Score:0

Creating a low-cost and scalable star network infrastructure

mp flag

I am tasked with creating the architecture for an integration application for 2 systems.

I will be running a Ubuntu LTS instance, with an application that requires to connect to our clients MSSQL database.

The clients database will be hosted on a server, in the clients infrastructure, which one can connect to using Fortigate.

My question is about best practices and security when it comes to connecting 2 machines in different networks. As I understand there are many ways to do so:

  1. Opening a random port on our clients public IP address directly to the clients MSSQL database is a dangerous move.
  2. Installing Forticlient on our VM forces that VM to have only one tunnel to one client, meaning one client per one VM, which is very costly.
  3. Setting up Fortigate router to create multiple VPN connections to our network, but the difficulty is configuring the devices to have non overlapping sub network IP addressing, as there are often times popular IP networks (such as 192.168.1.x.) taken.

What would be the best approach? The goal is to connect our server with many databases hosted at different clients servers within their networks. I am trying to avoid setting up any kind of VM in the clients network and push the data to us, as its more difficult to maintain many machines VS just one.

EDIT I do understand that not having a interface on the client side (for exmaple an API exposing the database) and connecting to the database directly through a VPN is a security risk, but I am trying to understand the trade off in choosing the VPN route, as I am limited in the time I have to create the solution.

Saved data entries:
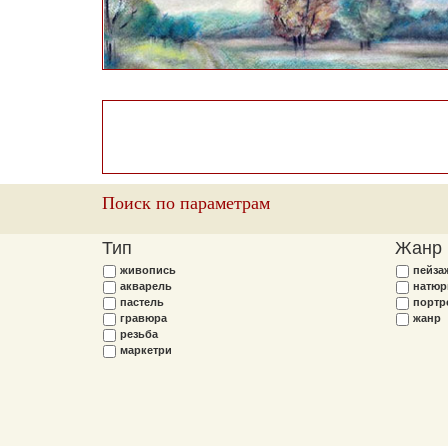
Поиск по параметрам
Тип
Жанр
живопись
пейза
акварель
натюр
пастель
портр
гравюра
жанр
резьба
маркетри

* _PROBLEMS AND TASKS_:
(a) Answer these questions using the post about client database connections:
(i) What operating system will the instance run?
(ii) What kind of database do the clients have?
(iii) Which IP network is given as an example of one that is often already taken?
(b) Pick up the post about client database connections after its last sentence and keep writing it.
These records have nothing to do with the post about client database connections.

* _NUMBERED RESPONSES_:
(a)
(i) Ubuntu LTS
(ii) MSSQL
(iii) 192.168.1.x

(b)
The trade off being:

  1. Time and difficulty to develop the solution
  2. Security concerns
  3. Scalability

The client is using Fortigate to manage his internal VPN, currently we are trying to create a site2site VPN connection

cn flag
Nothing should access any application database directly, VPN or not. That's a terrible idea. That's why application servers and web services exist.
Score:1
ws flag

While most enterprise VPN technologies will use standard protocols, the configuration of these is hidden away behind a mountain of marketing spin, forcing you to use the same product on all end points. Sadly most of these are badly ported and very badly supported on Linux. That you start by mentioning products rather than protocols makes me think you're already getting caught in this trap.

Using "router" appliances is a quick fix but these are difficult to maintain security on and difficult to support if you are not already operating a fleet.

While if it were up to me, I'd be considering a mutually authenticated SSL tunnel terminated on the client application hosts, or at a push, openvpn/tails. But you need something your clients can support - we know nothing about that.

Talk to your clients and run through multiple failure scenarios - how does monitoring detect an issue? How do you run diagnostics? How does your client run diagnostics?